The Federal Deposit Insurance Corp., acting as receiver for long-dead ANB Financial of Bentonville, has filed suit in federal court in Fayetteville against ANB’s bonding company, St. Paul Mercury Insurance Co. of St. Paul, Minn.

Banks sure seem to have a hard time getting St. Paul Mercury to cover losses from fraud, as is alleged in the FDIC’s suit – and in one that First Federal Bank of Harrison filed in 2009 and one that Chambers Bank of Danville filed last month.

But the problem with St. Paul is less interesting, it seems to your Whispers crew, than the underlying fraud that inspired the $11.7 million claim.

According to the FDIC’s civil suit, an ANB officer named William Burton Hemm “colluded with two borrowers to defraud ANB.”

In May 2006, the FDIC alleged, Hemm recommended that ANB’s loan committee make a $30 million loan to the two borrowers “and an unnamed entity for the construction of a sports arena” in Bentonville.

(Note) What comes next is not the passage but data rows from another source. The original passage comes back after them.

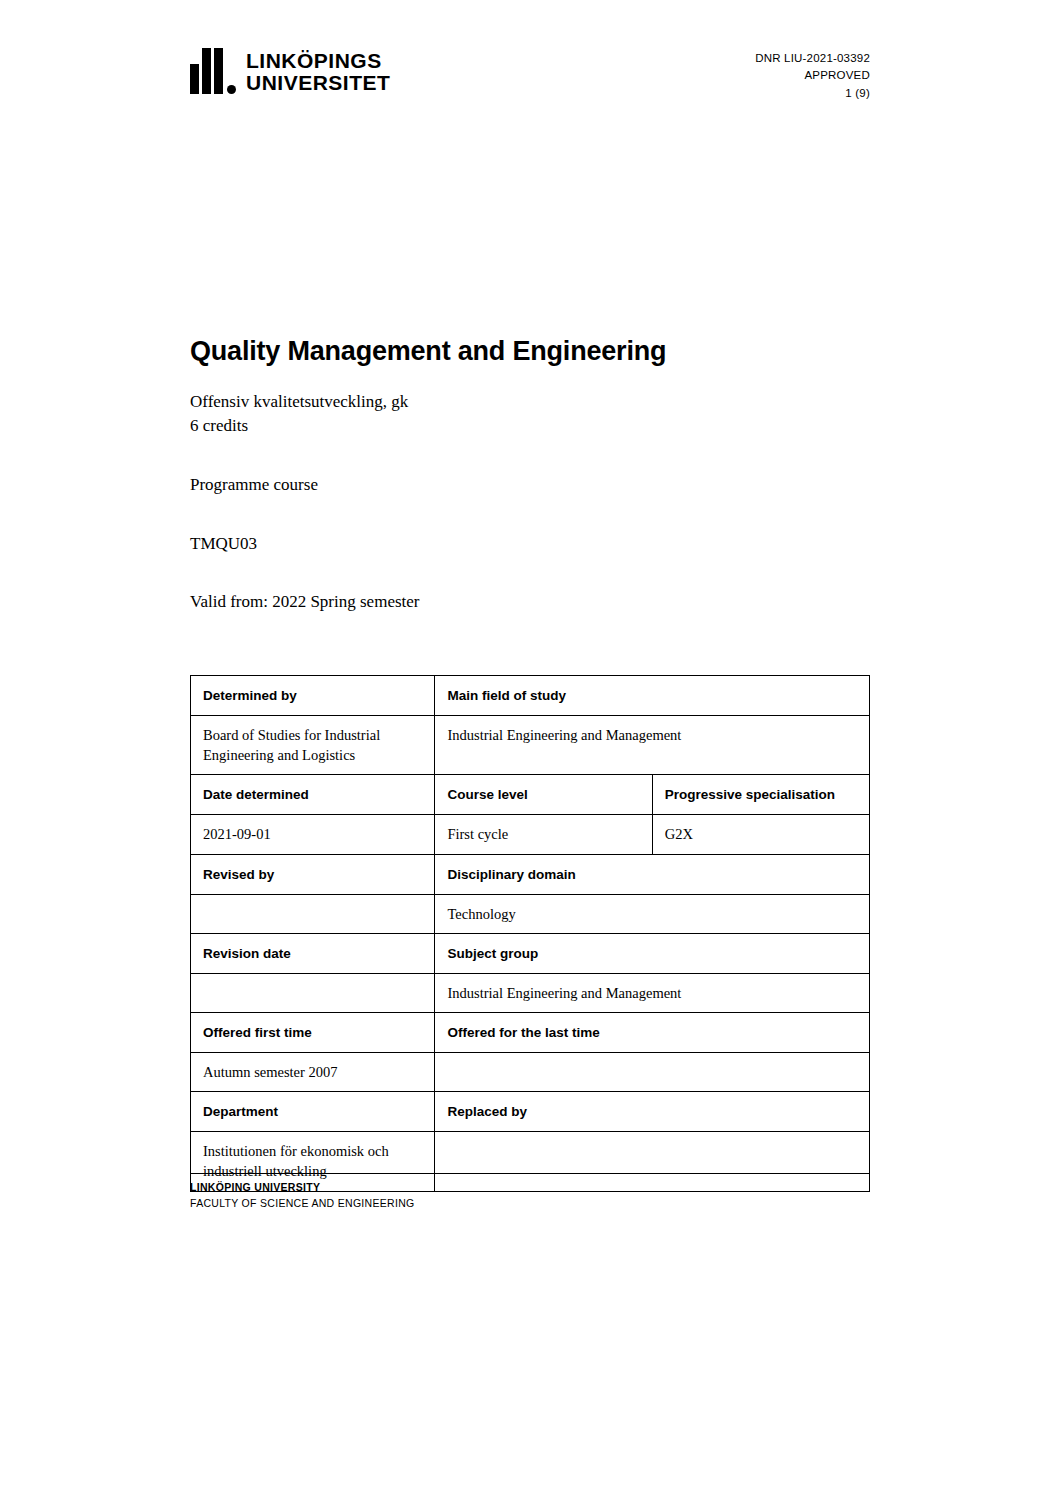Linköpings Universitet
DNR LIU-2021-03392
APPROVED
1 (9)
Quality Management and Engineering
Offensiv kvalitetsutveckling, gk
6 credits
Programme course
TMQU03
Valid from: 2022 Spring semester
| Determined by | Main field of study |
| Board of Studies for Industrial Engineering and Logistics | Industrial Engineering and Management |
| Date determined | Course level | Progressive specialisation |
| 2021-09-01 | First cycle | G2X |
| Revised by | Disciplinary domain |
| | Technology |
| Revision date | Subject group |
| | Industrial Engineering and Management |
| Offered first time | Offered for the last time |
| Autumn semester 2007 | |
| Department | Replaced by |
| Institutionen för ekonomisk och industriell utveckling | |
LINKÖPING UNIVERSITY
FACULTY OF SCIENCE AND ENGINEERING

After the loan committee denied the loan, Hemm originated nine other loans totaling $18.7 million to the borrowers, their family members and their companies in 2006 and 2007, and the loans were a mess – misrepresented purposes, missing paperwork, missing guarantees.

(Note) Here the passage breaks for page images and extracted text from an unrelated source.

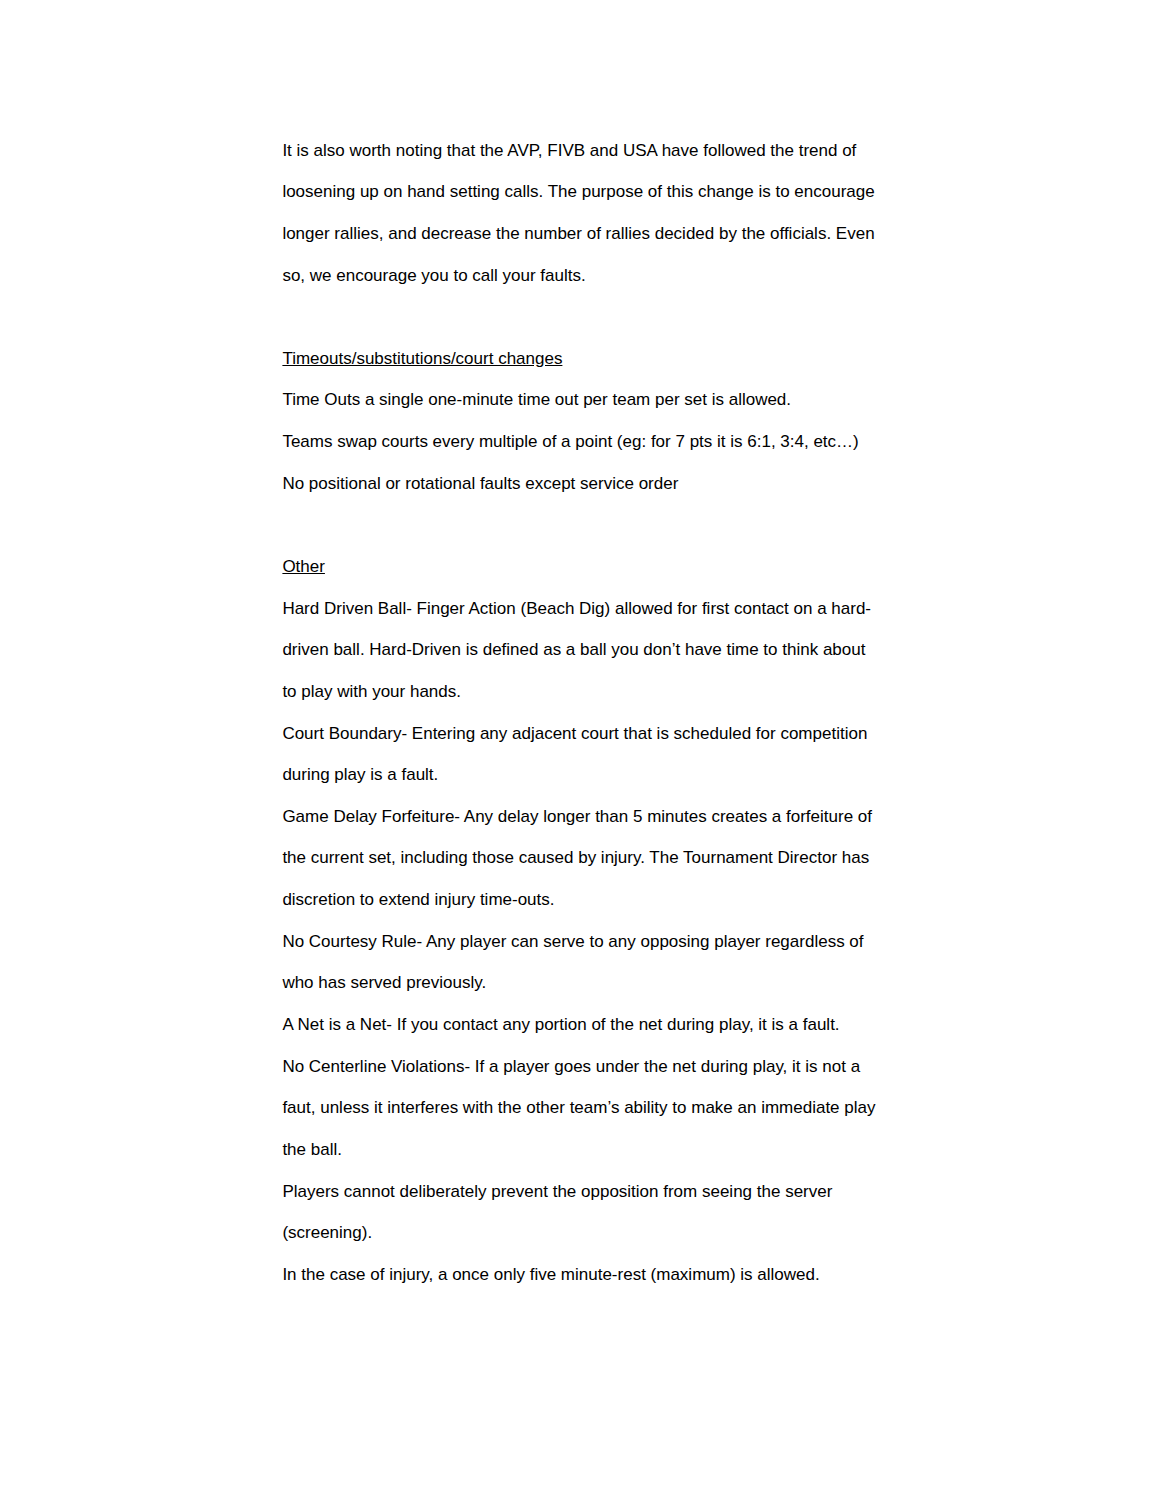It is also worth noting that the AVP, FIVB and USA have followed the trend of loosening up on hand setting calls. The purpose of this change is to encourage longer rallies, and decrease the number of rallies decided by the officials. Even so, we encourage you to call your faults.
Timeouts/substitutions/court changes
Time Outs a single one-minute time out per team per set is allowed.
Teams swap courts every multiple of a point (eg: for 7 pts it is 6:1, 3:4, etc…)
No positional or rotational faults except service order
Other
Hard Driven Ball- Finger Action (Beach Dig) allowed for first contact on a hard-driven ball. Hard-Driven is defined as a ball you don’t have time to think about to play with your hands.
Court Boundary- Entering any adjacent court that is scheduled for competition during play is a fault.
Game Delay Forfeiture- Any delay longer than 5 minutes creates a forfeiture of the current set, including those caused by injury. The Tournament Director has discretion to extend injury time-outs.
No Courtesy Rule- Any player can serve to any opposing player regardless of who has served previously.
A Net is a Net- If you contact any portion of the net during play, it is a fault.
No Centerline Violations- If a player goes under the net during play, it is not a faut, unless it interferes with the other team’s ability to make an immediate play the ball.
Players cannot deliberately prevent the opposition from seeing the server (screening).
In the case of injury, a once only five minute-rest (maximum) is allowed.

ANB ultimately suspended Hemm at the end of July 2007 but kept paying his salary through August of that year – and Hemm kept authorizing advances to the two borrowers. In return for a $365,000 payment, Hemm allegedly was paid a kickback of $30,000.

ANB was shut down by federal regulators in May 2008. The FDIC filed a sealed complaint against Hemm in bankruptcy in Fayetteville in May 2010, and last month U.S. Bankruptcy Judge Ben Barry entered a nondischargeable judgment against Hemm of $11.7 million. That’s what the FDIC is demanding that St. Paul cover under the terms of its bond.

The phone number listed for Hemm in Fayetteville has been disconnected.